Couple of other points. One, we're going to see fewer retail stores. As a matter of fact, we saw about 7,000 close last year. We're on pace to exceed that this year and probably see near 8,000 or more close. But what's going to start to happen is retail stores that we know today are going to change to interweave and to more of a-- I think what I would call it is more of a social role and starting to emerge with renovated shopping malls. And the mall we understand it and they way we see it today will eventually disappear. And it'll be a make up of retail stores, more social gatherings, more medical clinics, more theaters, more entertainment. What I really like to end with, Eddie, is that retail is not going to change. It's not going to go away. It's just going to go through this continued evolution because it still is America's favorite pastime.

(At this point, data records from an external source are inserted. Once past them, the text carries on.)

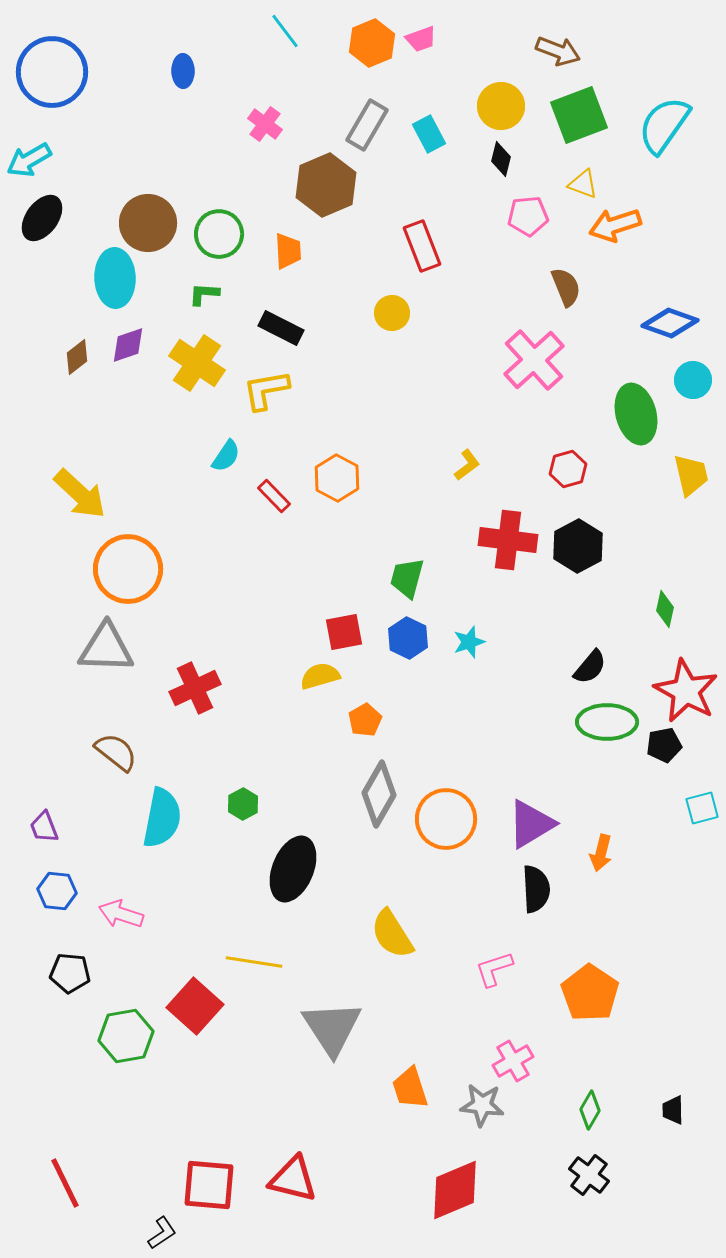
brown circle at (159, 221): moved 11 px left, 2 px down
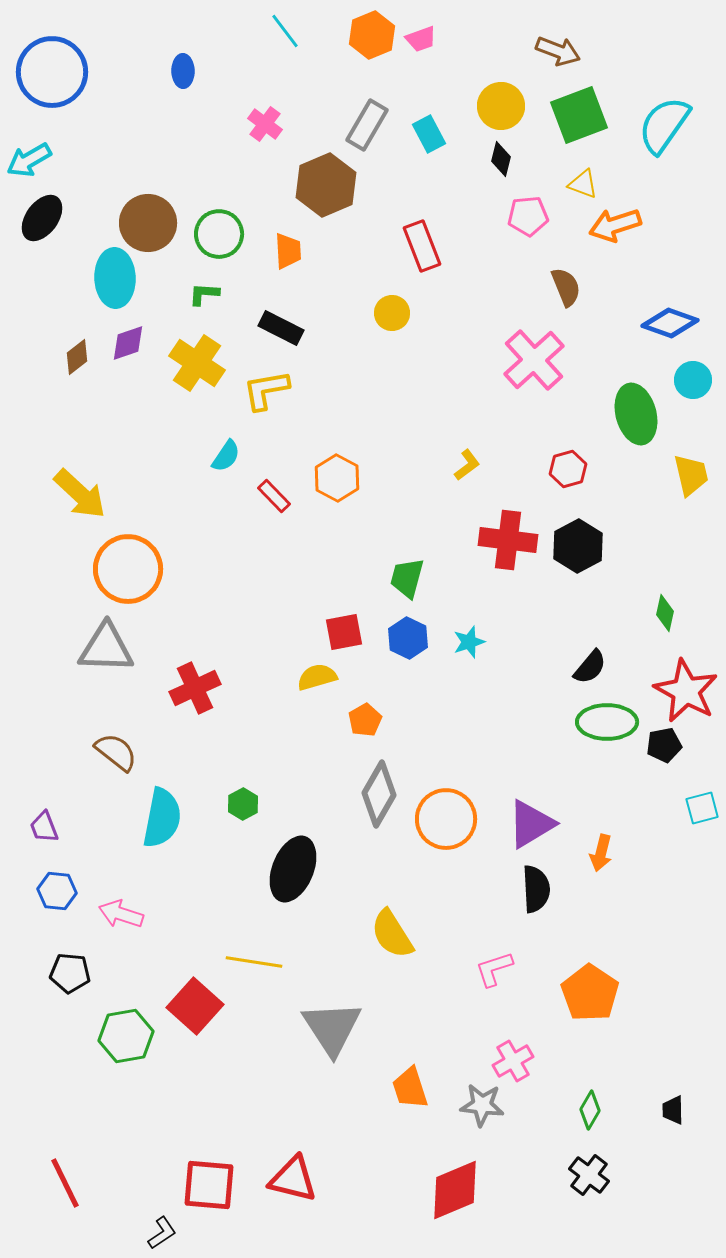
orange hexagon at (372, 43): moved 8 px up
purple diamond at (128, 345): moved 2 px up
green diamond at (665, 609): moved 4 px down
yellow semicircle at (320, 676): moved 3 px left, 1 px down
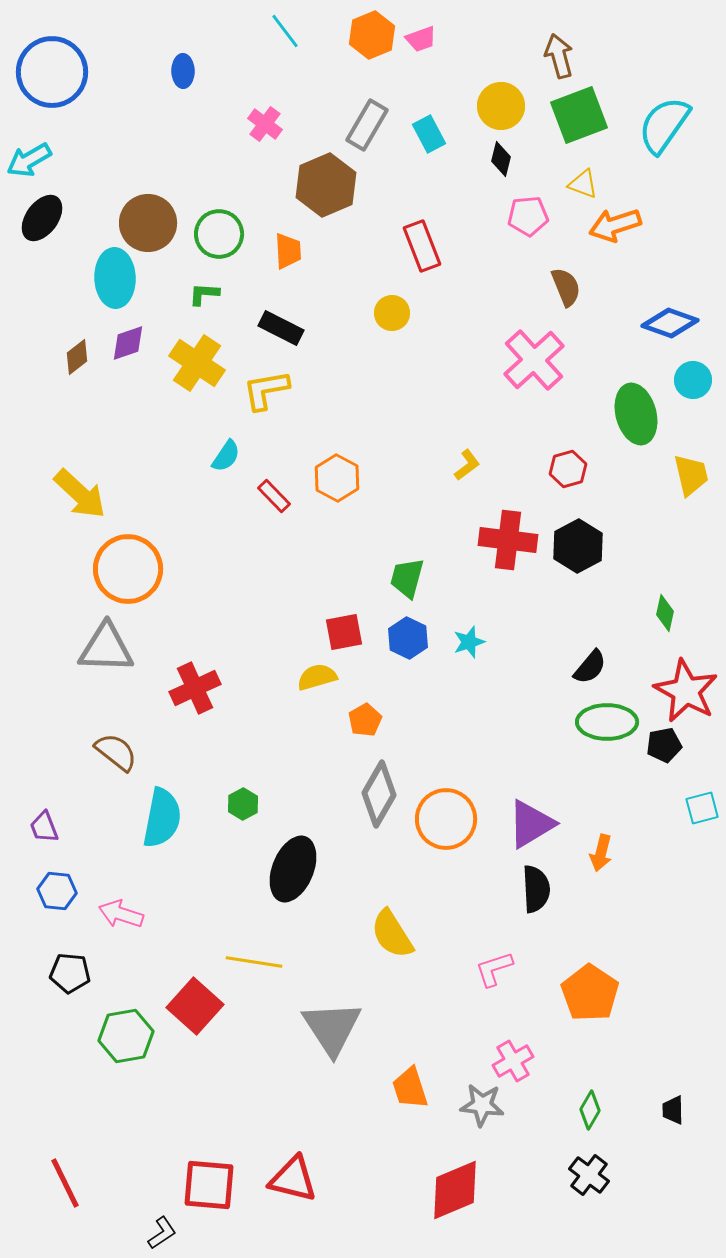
brown arrow at (558, 51): moved 1 px right, 5 px down; rotated 126 degrees counterclockwise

One other thing actually, Keith, as you were talking about and you've mentioned it a few times, so I'm wondering if I could ask you one last question about the last mile of delivery. There's got to be a couple of different approaches or theories that are being put out there now of what that will look like and how to make that decrease the burden of the cost involved in it. Do you have any predictions in particular for how that's going to evolve? Does it become like Uber and Lyft where Amazon just outsources it to independent contractors? I know I've started to see a few of my packages show up in the back of somebody's random car. Where do you see that going?
I think that it's going to be several different areas that are all going to come together. One, just as you've mentioned, whether it be Uber or Lyft picking up a package and delivering it, especially in more rural areas, I think we'll see more of that. Secondly, we have UPS and FedEx that are out there as two of the major couriers for the last mile, but we can't forget there's also this thing called the U.S. Postal Service. And I think what we're going to see is even though there are government regulations around the use of the Postal Service and what they can and can't do today from a constitutional standpoint, I think that we're going to see some of those things change. And I think there's going to be efficiencies driven around the U.S. Postal Service, and I think we potentially could see some things that interweave between not just packages for the last mile, Eddie, but the actual mail that's carried. And we'll see some type of a combination between what Amazon is starting to put their foot in to do, as well as UPS, FedEx, and the Postal Service start to emerge. It's really important to think that we have on our streets today and the street outside of your apartment in Boston, there's carriers that are-- a UPS truck is going by, a FedEx truck is going by, the postmaster truck is going by, and a Lyft or an Uber is going by. That's really ridiculous, and it's going to be much better if some of these things can come together and we can actually have one or two points of destination they're running down the street versus four or five.
Yeah, that's actually a really good visual because you were absolutely right in that all of those things drive by not once, but multiple times a day. Well, Keith, thank you so much. This has been incredibly interesting. Not only this conversation, but reading your articles and ThinkSet, and I learned a great deal. We look forward to having you back sometime.
Well, thank you, Eddie. I'd love to.